Naquele ano os cafezais do norte tinham florido fora do comum. Os fazendeiros
esfregavam as mãos de contentes, antevendo colheita abundante, com terreiros
cheios de café cereja a secar, para meter a descasque.
(…)
Às sete horas da manhã de certo dia apareceu no
terreiro de determinada roça uma mulherzinha com o filho às costas e levava na
mão uma cabacinha de quissangua [refresco feito de fuba]. Dirigiu-se ao capataz
do grupo das mulheres para lhe pedir dispensa do serviço nesse dia por ter o
filhinho doente há mais de dois dias. O capataz negou-lhe a dispensa e
marcou-lhe a tarefa habitual, de enchimento de uns tantos cestos de café
cereja. A dureza com que a ordem foi dada não permitiu recusa da mulher
habituada como outras a ver como eram tratadas em caso de desobediência. Com o
filho a escaldar em febre, manteve-o nas costas e foi colhendo bagos com maior
ligeireza, na tentativa de abreviar o tempo da empreitada. As horas correram. De
vez em quando desapertava o pano de pintado para verificar o estado da criança
que amolentada, respirava custosamente pela boca. Retomou a tarefa. Seriam cerca
de treze horas quando, de novo, desamarrou o pano. Puxou o pequerrucho para o
peito. Tinha os bracinhos descaídos, os olhinhos semicerrados, a boca
entreaberta, o corpo inerte e frio. Tinha sido levado pela morte. E aquela mãe
ao descobrir que fora despojada do ente querido das suas entranhas, entrou em pranto
próprio da mulher africana que, quando dorida, não tem as pragmáticas dos
chamados civilizados como se para enfrentar a dor humana seja preciso estudar
pelos códigos da etiqueta e civilidade. Aquela mãe estrebuchou pelo chão e as
companheiras de trabalho, ao ouvi-la chorar, correram em seu socorro. E o
pranto contagiante estendeu-se a todas aquelas mulheres, mães também, servindo
à força naquelas plantações de café de suor, dor e morte.

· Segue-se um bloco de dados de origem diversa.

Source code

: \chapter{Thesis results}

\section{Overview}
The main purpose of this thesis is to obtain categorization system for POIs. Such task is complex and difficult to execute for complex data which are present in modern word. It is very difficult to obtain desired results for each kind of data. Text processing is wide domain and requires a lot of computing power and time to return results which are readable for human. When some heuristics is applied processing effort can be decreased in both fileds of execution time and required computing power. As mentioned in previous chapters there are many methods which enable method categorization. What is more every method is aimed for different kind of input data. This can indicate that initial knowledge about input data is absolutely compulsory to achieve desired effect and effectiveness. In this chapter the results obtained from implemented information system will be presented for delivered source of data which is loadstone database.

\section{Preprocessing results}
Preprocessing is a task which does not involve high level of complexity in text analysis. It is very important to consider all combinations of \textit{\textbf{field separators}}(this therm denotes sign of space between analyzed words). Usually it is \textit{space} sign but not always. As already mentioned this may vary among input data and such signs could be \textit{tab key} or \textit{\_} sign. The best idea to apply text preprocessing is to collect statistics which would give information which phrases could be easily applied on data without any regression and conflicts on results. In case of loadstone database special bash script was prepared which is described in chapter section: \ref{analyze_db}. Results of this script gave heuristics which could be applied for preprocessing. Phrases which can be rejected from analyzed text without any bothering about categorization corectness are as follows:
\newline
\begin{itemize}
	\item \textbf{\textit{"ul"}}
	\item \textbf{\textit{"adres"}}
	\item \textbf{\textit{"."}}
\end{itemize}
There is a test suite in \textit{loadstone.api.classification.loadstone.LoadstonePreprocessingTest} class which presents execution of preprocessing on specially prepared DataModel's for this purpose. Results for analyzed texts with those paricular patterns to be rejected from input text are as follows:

Só o capataz preto, industriado para sacrificar
seus irmãos de cor em benefício do capitalista, se manteve insensível à
desgraça em que tinha quota parte. Boçal com alma de escravo, não passava de
pau-mandado naquela triste época em que os paus-mandados tanto podiam ser
pretos analfabetos como brancos componentes da rede administrativa a impor
trabalho sem horário com salário de fome
Raul David, 1989, pág. 55. In «Crónicas de Ontem – para ouvir
e contar». União dos Escritores Angolanos. Luanda, Angola.